SET TASKS:
(A) In the arithmetic series thread, swap "formula" for "equation" and give the passage between "I figured out" and "last term )", inclusive.
(B) Resume the arithmetic series thread from the point where it stops.

SELECTED EXTRACT:
>>>

I figured out part a). This was by finding the term number of the last term ( so I would know how many terms are in the series )

99 = a + ( n - 1 )d
99 = 12 + 3n - 3
90 = 3n
n = 30

I put this into the formula for the sum of all of the terms: Sn = n/2 ( a + last term )
S30 = 30/2 ( 12 + 99 )
S30 = 15 x 111
S30 = 1665 which is correct

for part b) I thought all of the terms in the series were 2 digits. If the first term is 12 and the last term is 99, isn't the sum going to be the same as in part a)

I'm confused- any help would be really appreciated! :)
 
What is the smallest two-digit number? Is it 12?

Is the common difference between successive two-digit numbers 3?

Don't be misled to think that (b) continues from (a); but you can use the same kind of thinking. Part (c) can use the results of (a) and (b), but not only those.

<<<

INFORMATION SHOWN:
>>>

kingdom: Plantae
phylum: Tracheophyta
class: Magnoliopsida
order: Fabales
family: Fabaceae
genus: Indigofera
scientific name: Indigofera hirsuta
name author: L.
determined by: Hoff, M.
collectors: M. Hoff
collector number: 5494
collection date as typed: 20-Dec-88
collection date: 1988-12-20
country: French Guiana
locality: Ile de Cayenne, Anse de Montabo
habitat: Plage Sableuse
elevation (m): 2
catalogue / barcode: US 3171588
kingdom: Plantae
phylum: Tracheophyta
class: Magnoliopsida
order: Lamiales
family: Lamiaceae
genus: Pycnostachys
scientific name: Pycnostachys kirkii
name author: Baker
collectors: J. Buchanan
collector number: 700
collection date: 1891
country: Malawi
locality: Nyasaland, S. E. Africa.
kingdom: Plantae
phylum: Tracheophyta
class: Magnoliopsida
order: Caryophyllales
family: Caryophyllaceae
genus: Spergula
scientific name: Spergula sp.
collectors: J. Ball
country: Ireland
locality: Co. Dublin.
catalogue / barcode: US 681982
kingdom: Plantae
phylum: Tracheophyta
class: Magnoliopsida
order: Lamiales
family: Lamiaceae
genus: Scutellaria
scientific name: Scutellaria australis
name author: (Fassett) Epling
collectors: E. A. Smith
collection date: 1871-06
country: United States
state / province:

<<<

EXPECTED OUTPUTS:
(A)
I figured out part a). This was by finding the term number of the last term ( so I would know how many terms are in the series )

99 = a + ( n - 1 )d
99 = 12 + 3n - 3
90 = 3n
n = 30

I put this into the equation for the sum of all of the terms: Sn = n/2 ( a + last term )

(B)
 
so the sum is smaller or the same as -10 and bigger or the same as 10?

Is the common difference 1?
 
Yes, the common difference for successive integers is 1. But two-digit numbers are positive; and it's not the sum that is at least 10. Be sure to say what you mean.
 
if all two-digit number are positive, would the formula for the nth term be: nth term = 10 + (n-1)d = 10 + (n-1)1 = 9 + n
 
there are 90 positive two-digit numbers so:

S90 = 90/2 ( 2a + (n-1) d )
S90 = 45 ( 20 + 89 )
S90 = 45 x 109 = 4905 this is the correct answer

Have I used a correct method? :)
 
bumblebee123 said:
there are 90 positive two-digit numbers so:
S90 = 90/2 ( 2a + (n-1) d )
S90 = 45 ( 20 + 89 )
S90 = 45 x 109 = 4905 this is the correct answer
Have I used a correct method? :)
Click to expand...
Keep it simple: sum(1 to 99) - sum(1 to 9)

Btw, both those numbers are also triangular numbers.
 
If you include both 2 digit negative numbers and 2 digit positive numbers what do you think the sum will be?

Only using positive 2 digit numbers you have 10, 11, 12, ..., 99. In this sequence, yes a1=10 and d=1. So the term 99 is what term number?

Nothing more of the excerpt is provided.